WASHINGTON (Reuters) – U.S. Secretary of State Mike Pompeo on Thursday warned American investors against fraudulent accounting practices at China-based companies and said the Nasdaq’s recent decision to tighten listing rules for such players should be “a model” for all other exchanges around the world.
His remarks on the issue, reported first by Reuters before being delivered via a statement, illustrate the Trump administration’s desire to make it harder for some Chinese companies to trade on exchanges outside of China. It also adds to the growing list of flashpoints for two countries already at odds over issues such as trade, COVID-19 and Hong Kong.
President Donald Trump issued a memorandum on Thursday calling for recommendations to be issued within 60 days to protect U.S. investors from what he said was China’s failure to allow audits of U.S.-listed Chinese companies.
“American investors should not be subjected to hidden and undue risks associated with companies that do not abide by the same rules as U.S. firms,” Pompeo said in his statement. “Nasdaq’s action should serve as a model for other exchanges in the United States, and around the world.”
“I applaud Nasdaq for requiring auditing firms to ensure all listed companies comply with international reporting and inspection standards,” Pompeo added, referring to the U.S. bourse’s decision to tighten listing rules in a bid to curb initial public offerings of Chinese companies closely held by insiders and with opaque accounting.
Nasdaq Chief Executive Adena Friedman said on Thursday addressing the overseas accounting issues is a matter for the U.S. Securities and Exchange Commission (SEC).
The exchange’s action came after Chinese coffeehouse chain Luckin Coffee Inc (LK.O), which had a U.S. IPO in early 2019, announced that an internal investigation showed its chief operating officer and other employees fabricated sales deals.
Chinese foreign ministry spokesman Geng Shuang said the United States was making hasty generalisations about Chinese firms’ accounting practices.
“Forcing Chinese companies to retreat from the U.S. will severely damage the interest and rights of U.S. investors,” he said.
Trump said last week his administration would begin the process of eliminating special U.S. treatment for Hong Kong to punish China, saying Beijing’s move to impose new national security legislation meant the territory no longer warranted U.S. economic privileges.
He also said he was instructing a presidential working group to study the differing practices of Chinese companies listed on the U.S. financial markets, with the goal of protecting American investors.
“The real issue is the lack of transparency and the lack of disclosure to the American investors,” Keith Krach, undersecretary for economic growth, energy and the environment at the U.S. State Department, told Reuters on Wednesday.
“No country should be allowed to lie to the American investors to create an unfair advantage, especially when operating in American markets,” Krach said.
Many U.S.-listed Chinese firms will likely list on the Hong Kong exchange this year, in part because of U.S. political pressure, the head of the exchange said Thursday.
The SEC has been locked in a decade-long struggle with the Chinese government to inspect audits of U.S.-listed Chinese companies.
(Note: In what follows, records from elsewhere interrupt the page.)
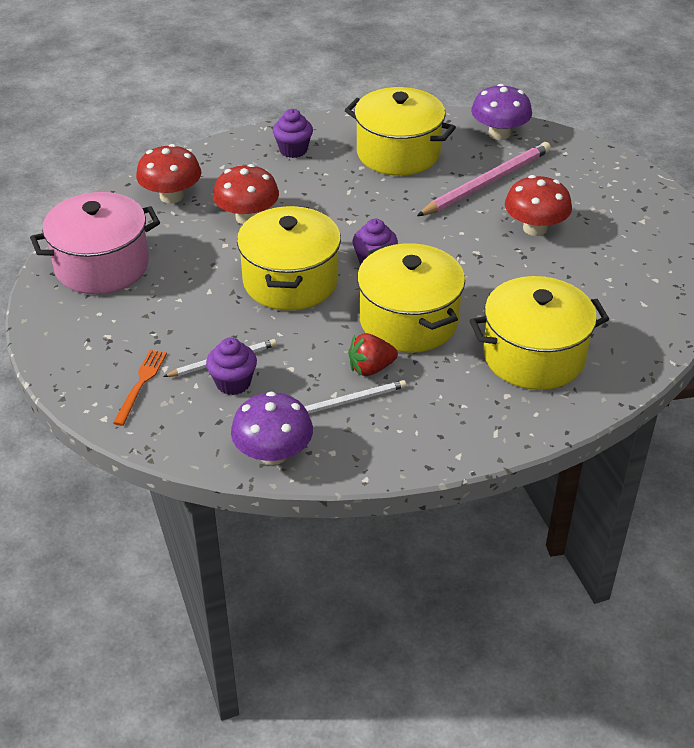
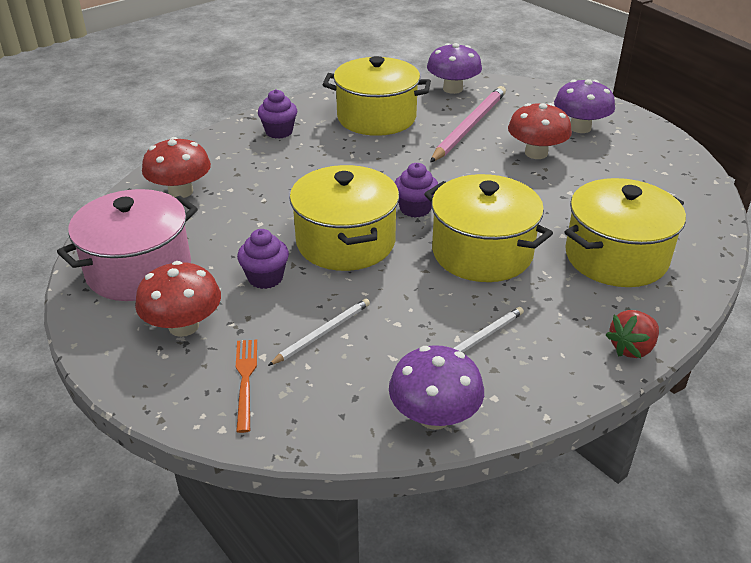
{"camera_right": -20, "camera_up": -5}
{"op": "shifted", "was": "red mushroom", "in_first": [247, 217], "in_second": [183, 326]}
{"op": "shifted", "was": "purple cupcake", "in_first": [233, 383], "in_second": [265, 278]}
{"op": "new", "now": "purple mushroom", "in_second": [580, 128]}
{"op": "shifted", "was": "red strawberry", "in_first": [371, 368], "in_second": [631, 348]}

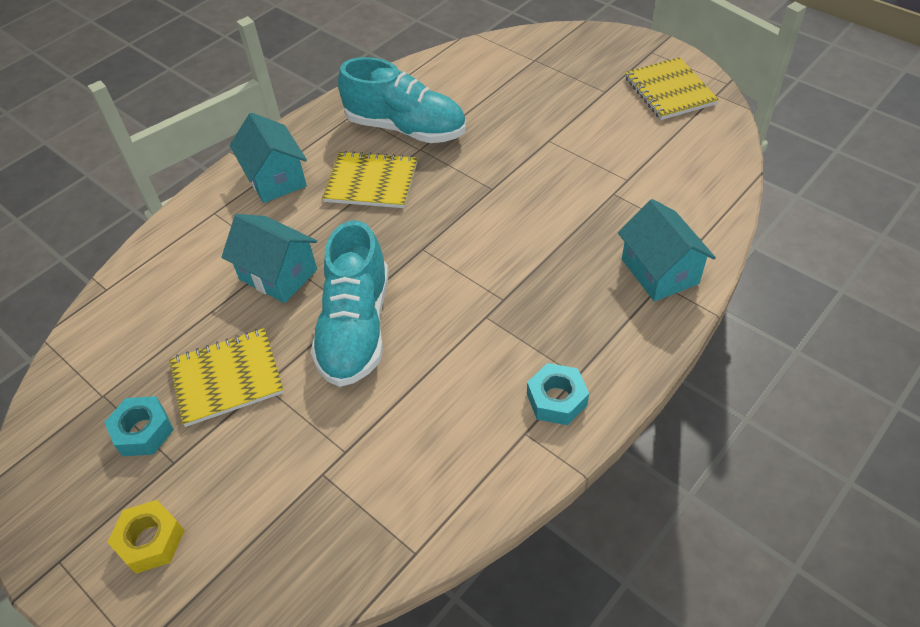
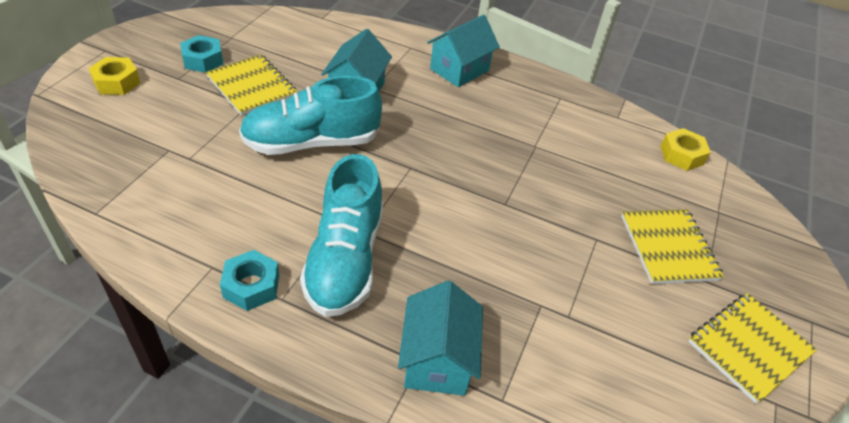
{"camera_right": 65, "camera_up": -5}
{"op": "shifted", "was": "turquoise shoe", "in_first": [406, 128], "in_second": [345, 259]}
{"op": "rotated", "was": "turquoise house", "in_first": [659, 271], "in_second": [437, 359], "clockwise": -45}
{"op": "shifted", "was": "yellow notebook", "in_first": [371, 182], "in_second": [668, 248]}
{"op": "new", "now": "yellow nut", "in_second": [681, 155]}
In April, SEC chief Jay Clayton warned investors about disclosure problems with Chinese companies.
A senior U.S. official said he hoped the SEC would review a memorandum of understanding signed with China in 2013, allowing Chinese companies to withhold information if their local laws forbid them from sharing it.
“That waiver should probably be reviewed at this point in time as to whether it is still appropriate and if not be rescinded,” he said, adding that the decision was up to the SEC.